:: Given records ::
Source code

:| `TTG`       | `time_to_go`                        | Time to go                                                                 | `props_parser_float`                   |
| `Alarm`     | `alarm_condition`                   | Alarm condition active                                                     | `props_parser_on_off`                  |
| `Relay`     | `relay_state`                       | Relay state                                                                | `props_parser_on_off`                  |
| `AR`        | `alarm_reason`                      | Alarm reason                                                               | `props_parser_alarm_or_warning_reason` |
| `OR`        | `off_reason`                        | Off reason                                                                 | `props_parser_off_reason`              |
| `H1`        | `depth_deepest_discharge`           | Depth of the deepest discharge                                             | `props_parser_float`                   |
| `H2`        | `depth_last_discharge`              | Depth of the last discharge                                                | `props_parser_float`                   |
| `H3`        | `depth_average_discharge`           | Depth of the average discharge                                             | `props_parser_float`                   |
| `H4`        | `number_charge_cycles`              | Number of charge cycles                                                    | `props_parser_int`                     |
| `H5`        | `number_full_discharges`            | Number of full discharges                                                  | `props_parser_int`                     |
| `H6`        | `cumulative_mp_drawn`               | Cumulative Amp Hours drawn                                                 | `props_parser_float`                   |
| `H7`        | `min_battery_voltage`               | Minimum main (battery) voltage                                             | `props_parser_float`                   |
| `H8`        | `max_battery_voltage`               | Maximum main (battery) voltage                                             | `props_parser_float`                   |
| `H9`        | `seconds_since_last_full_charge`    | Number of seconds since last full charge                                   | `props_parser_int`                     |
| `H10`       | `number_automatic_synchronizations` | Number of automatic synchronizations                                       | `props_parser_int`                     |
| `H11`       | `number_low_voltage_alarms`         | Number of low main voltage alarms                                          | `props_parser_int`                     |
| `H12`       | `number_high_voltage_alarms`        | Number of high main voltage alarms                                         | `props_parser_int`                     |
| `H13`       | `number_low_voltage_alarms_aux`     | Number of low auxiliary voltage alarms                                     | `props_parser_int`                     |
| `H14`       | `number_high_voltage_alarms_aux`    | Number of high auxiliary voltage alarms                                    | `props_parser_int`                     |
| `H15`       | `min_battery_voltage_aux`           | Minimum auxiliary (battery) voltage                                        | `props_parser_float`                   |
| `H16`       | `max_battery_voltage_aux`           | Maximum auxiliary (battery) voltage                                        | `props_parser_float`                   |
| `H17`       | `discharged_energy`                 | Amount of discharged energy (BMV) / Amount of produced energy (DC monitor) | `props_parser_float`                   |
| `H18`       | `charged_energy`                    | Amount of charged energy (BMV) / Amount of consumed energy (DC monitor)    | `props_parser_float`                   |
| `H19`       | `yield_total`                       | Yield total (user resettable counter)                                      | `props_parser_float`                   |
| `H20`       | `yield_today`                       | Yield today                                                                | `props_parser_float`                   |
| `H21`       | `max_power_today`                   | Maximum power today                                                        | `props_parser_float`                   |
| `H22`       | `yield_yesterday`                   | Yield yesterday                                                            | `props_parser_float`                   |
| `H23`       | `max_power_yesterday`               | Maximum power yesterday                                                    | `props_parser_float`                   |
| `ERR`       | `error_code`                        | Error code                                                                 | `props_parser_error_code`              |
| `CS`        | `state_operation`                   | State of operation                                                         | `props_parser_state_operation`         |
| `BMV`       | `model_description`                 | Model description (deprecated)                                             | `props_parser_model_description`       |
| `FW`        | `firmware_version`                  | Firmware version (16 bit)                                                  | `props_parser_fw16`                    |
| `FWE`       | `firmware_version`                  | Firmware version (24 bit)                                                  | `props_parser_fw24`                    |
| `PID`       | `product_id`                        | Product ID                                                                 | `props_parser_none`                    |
:::
» Work task: Copy every line of the records above, starting with the first, up to and including the line containing "Alarm condition active".

» Written response:
Source code

:| `TTG`       | `time_to_go`                        | Time to go                                                                 | `props_parser_float`                   |
| `Alarm`     | `alarm_condition`                   | Alarm condition active                                                     | `props_parser_on_off`                  |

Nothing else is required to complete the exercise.